Menger’s appreciation of the importance of a spontaneous order places him in the same camp as Hayek, who was also greatly enamored of Menger’s exposition of organic institutions; however, unlike his illustrious descendant, Menger was more realistic—or pessimistic—in believing that a spontaneous order was not always a good order. From time to time, even government action could produce positive results and would therefore be encouraged to intervene in a spontaneous order that was producing detrimental results. As Menger says, “A statesman who would hesitate to change the law with regard to the common good just because it is really or supposedly of ‘organic origin’ would be comparable to a farmer, a technologist, or a physician who would avoid any interference in the course of natural organic processes out of veneration for the high wisdom which is manifest in nature. And are there not even absolutely noxious organisms?”

If Menger takes a more moderate view of state intervention, it may be in light of one of the other areas in which he differs from his successors—namely, his unequivocal and surprisingly explicit support of the lower classes and the poor. However, he never translated this support into the infantilizing proposals of socialism. He pointed out that the poor were generally better aided by liberal than socialist policies. And similar to today, Menger found that when one actually asked the lower class what they favored, they preferred freedom and individual responsibility to the latest boutique trend foisted upon them by disconnected socialist elites.

In conformity with his methodology in Principles, Menger was concerned with flesh-and-blood human beings. He championed workers’ rights and he argued that factory owners, for example, should be restrained by the government from treating their workers injuriously. Working hours should be limited, even if workers want to work more (we should remember that in Menger’s time 80-hour workweeks in very poor conditions were not uncommon). Menger’s reasoning was to preserve the dignity of the individual, to give the individual the time necessary to develop himself. He feared that treating the lower classes like scum would drive them to embrace communism. Children should not have to work since it harms their health and stunts their growth, not to mention prevents them from attending school.

Most importantly, Menger thought that factory owners had an opportunity to further the development of many people and turn them into good citizens. The founder of the Austrian School could still speak of the common good and patriotism without falling into socialism, nationalism, or protectionism. He could respect the inherited wisdom of organic institutions while still analyzing them critically.
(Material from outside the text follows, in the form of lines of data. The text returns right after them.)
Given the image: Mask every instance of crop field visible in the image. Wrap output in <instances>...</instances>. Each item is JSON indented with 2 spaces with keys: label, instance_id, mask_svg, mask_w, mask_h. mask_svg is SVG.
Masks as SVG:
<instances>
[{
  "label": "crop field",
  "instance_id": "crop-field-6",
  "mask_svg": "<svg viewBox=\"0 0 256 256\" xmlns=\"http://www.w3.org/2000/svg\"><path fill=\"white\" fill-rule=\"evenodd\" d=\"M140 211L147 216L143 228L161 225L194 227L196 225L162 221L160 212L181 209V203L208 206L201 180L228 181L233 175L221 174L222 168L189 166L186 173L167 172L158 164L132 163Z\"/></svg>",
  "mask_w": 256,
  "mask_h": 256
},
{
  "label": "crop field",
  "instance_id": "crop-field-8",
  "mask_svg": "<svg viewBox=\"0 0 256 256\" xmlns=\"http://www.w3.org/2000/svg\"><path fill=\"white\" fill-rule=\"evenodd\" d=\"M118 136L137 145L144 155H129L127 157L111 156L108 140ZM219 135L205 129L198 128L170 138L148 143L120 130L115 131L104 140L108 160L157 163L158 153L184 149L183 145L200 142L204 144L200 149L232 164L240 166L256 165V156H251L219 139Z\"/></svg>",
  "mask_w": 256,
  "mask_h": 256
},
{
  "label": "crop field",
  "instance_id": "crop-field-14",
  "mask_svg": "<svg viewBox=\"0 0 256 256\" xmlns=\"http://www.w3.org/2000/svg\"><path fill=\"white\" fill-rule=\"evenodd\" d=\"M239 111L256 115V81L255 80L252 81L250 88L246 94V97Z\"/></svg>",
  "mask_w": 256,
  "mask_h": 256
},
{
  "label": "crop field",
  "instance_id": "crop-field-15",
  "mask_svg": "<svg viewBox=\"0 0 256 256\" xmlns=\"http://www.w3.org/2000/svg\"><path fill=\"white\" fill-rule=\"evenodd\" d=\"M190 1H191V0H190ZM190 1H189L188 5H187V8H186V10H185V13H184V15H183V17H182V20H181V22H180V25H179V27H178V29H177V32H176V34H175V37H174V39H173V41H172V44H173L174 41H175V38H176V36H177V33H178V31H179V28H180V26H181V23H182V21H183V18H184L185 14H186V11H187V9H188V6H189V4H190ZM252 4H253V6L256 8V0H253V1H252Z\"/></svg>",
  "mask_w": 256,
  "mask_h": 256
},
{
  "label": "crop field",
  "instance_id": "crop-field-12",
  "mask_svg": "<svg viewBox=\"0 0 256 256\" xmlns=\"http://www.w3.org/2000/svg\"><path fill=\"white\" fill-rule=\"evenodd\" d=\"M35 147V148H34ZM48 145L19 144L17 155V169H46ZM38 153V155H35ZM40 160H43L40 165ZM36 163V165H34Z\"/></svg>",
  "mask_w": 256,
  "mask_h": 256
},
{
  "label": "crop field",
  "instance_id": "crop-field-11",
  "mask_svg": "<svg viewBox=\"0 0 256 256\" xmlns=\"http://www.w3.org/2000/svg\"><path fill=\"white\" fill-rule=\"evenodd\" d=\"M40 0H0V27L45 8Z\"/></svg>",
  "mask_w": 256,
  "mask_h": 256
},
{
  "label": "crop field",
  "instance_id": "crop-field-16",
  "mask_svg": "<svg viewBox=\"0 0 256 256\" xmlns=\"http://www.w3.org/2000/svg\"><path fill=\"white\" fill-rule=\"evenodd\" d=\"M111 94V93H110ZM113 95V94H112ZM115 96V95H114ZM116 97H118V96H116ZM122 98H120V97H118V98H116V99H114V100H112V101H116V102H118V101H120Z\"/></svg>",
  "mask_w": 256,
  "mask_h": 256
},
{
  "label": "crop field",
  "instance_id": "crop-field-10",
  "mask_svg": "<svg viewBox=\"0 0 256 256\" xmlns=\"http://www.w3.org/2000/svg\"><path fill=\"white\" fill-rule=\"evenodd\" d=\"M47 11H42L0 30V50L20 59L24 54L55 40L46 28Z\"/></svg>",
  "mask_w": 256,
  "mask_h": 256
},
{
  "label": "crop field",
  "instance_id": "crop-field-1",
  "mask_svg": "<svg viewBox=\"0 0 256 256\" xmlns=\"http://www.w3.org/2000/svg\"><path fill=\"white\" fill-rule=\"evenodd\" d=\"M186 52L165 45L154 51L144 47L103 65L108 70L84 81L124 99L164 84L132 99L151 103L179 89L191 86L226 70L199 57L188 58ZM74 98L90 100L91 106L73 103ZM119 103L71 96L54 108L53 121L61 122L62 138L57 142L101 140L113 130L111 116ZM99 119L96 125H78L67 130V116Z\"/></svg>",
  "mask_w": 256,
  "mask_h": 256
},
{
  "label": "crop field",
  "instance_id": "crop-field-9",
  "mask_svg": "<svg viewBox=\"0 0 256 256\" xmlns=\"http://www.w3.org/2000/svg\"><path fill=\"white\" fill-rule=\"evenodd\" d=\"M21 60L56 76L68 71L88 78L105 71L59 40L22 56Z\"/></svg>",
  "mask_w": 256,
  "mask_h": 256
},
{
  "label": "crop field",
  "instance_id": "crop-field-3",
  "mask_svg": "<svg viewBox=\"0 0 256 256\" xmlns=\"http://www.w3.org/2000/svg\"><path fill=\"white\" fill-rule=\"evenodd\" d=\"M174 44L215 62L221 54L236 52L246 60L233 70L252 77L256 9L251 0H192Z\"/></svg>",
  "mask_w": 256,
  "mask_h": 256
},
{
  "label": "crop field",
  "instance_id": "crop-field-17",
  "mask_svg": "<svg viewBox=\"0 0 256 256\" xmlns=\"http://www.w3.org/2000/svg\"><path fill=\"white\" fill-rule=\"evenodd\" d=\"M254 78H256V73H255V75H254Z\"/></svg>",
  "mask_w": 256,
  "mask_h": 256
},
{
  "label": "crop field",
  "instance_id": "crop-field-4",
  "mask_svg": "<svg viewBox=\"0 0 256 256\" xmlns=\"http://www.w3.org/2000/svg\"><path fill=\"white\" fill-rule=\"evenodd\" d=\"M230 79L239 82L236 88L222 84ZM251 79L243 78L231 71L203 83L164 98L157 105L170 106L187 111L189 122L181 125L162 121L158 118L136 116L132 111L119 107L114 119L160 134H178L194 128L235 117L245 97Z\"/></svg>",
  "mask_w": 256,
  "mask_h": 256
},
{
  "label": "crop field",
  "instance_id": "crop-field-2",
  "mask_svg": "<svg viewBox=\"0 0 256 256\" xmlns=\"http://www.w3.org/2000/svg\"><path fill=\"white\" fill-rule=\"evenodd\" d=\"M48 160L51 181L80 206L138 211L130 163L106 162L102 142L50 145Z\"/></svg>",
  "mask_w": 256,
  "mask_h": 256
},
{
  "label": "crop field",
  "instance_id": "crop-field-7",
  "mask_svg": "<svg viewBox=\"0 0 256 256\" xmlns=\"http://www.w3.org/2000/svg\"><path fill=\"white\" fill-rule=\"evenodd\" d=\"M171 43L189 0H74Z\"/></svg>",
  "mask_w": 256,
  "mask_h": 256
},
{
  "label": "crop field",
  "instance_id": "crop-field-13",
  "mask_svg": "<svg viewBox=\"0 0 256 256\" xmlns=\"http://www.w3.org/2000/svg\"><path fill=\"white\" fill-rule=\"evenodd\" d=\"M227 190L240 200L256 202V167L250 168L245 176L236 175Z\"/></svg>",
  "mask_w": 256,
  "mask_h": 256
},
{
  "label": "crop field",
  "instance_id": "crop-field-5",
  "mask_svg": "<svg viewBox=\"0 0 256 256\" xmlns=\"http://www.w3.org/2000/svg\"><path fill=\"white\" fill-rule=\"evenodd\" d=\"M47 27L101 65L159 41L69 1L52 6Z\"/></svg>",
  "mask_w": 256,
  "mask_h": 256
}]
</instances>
He believed that education would give even the lowest members of society the tools they needed to lift themselves up. Menger’s reputation as a teacher was legendary: he lectured with great clarity—simple enough to be followed by everyone, but profound enough that even the brightest students would still be enriched.

And his teaching extended beyond the classroom. Before becoming a prominent academic, he had a promising career in journalism, even demonstrating a flair for entrepreneurship by starting his own newspaper, the Wiener Tagblatt, in the already saturated Viennese newspaper market. Intended to be “a truly democratic paper for the masses”, Menger ensured that his paper was cheap enough to be affordable for the working man. The Wiener Tagblatt was so successful that in less than a year its circulation had already surpassed that of many of the long-established Viennese papers. Menger would say later in life that he could easily have been a millionaire if he had decided to stay in the newspaper business. But his firm conviction that the paper should be affordable ran him into financial difficulties, and so the Wiener Tagblatt was bought out by the government.

Menger’s first business venture had failed. But like all great entrepreneurs, he knew that yesterday’s failure could always be turned into tomorrow’s success, as long as one was willing to persevere. Five years later he published Principles of Economics.